Swelling (edema) causes the sac that holds the cells in place to expand and compress tiny nearby arteries and veins. This compression of veins prevents the pathogens from using them to circulate to other parts of the body. The heat destroys many pathogens, that cannot survive when the temperature around them increases to just two degrees over normal body temperature.

Compressing the tiny arteries prevents all of the WBCs from only reaching the original site where the cell debris or pathogen was discovered. This, too, is critical; it is likely that other pathogens are in nearby cell sacs, and when these WBCs are prevented from reaching their destination because the tiny artery they are in is compressed, they invade other nearby MVS'

They release their chemicals to create gaps in the capillary walls and other WBCs follow behind, enter the cell sacs, and release their chemicals there. This results in the destruction of countless healthy cells in uninfested areas, but our bodies are not programmed the way our justice system is, where 'it is better to let ten guilty men go free rather than wrongly convict one innocent man'; it is better to destroy hundreds of thousands of healthy cells than to allow one pathogen to survive.

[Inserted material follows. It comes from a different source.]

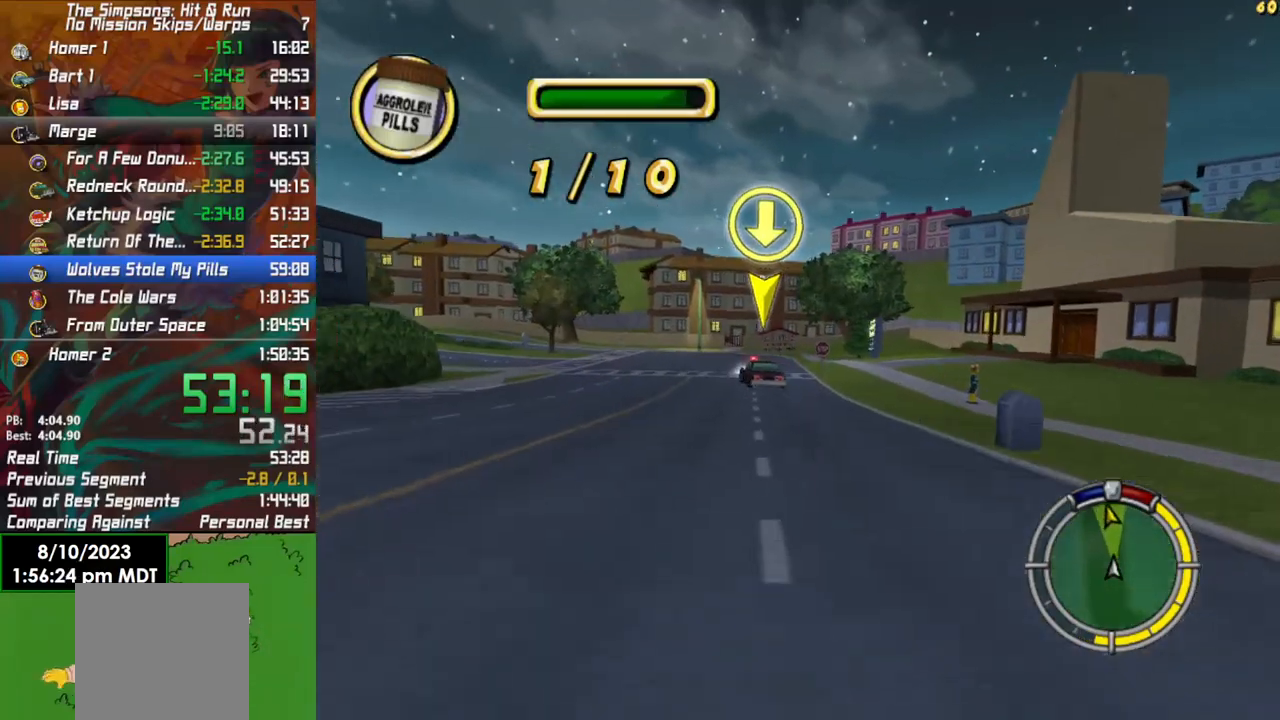
{"dt_ms": 500, "buttons": ["R2"], "left_stick": "center", "right_stick": "center", "events": []}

As I said earlier, IRI is a disease process that begins when the immune response to cell debris doesn't end as it should. Instead, it spreads over an increasingly widening area as inflammation and edema compress an ever-increasing number of tiny arteries, forcing WBCs to invade cell sacs more and more distant from the site where the original debris was discovered. This is how RSD spreads during the first, or acute (inflammatory) stage of the disease.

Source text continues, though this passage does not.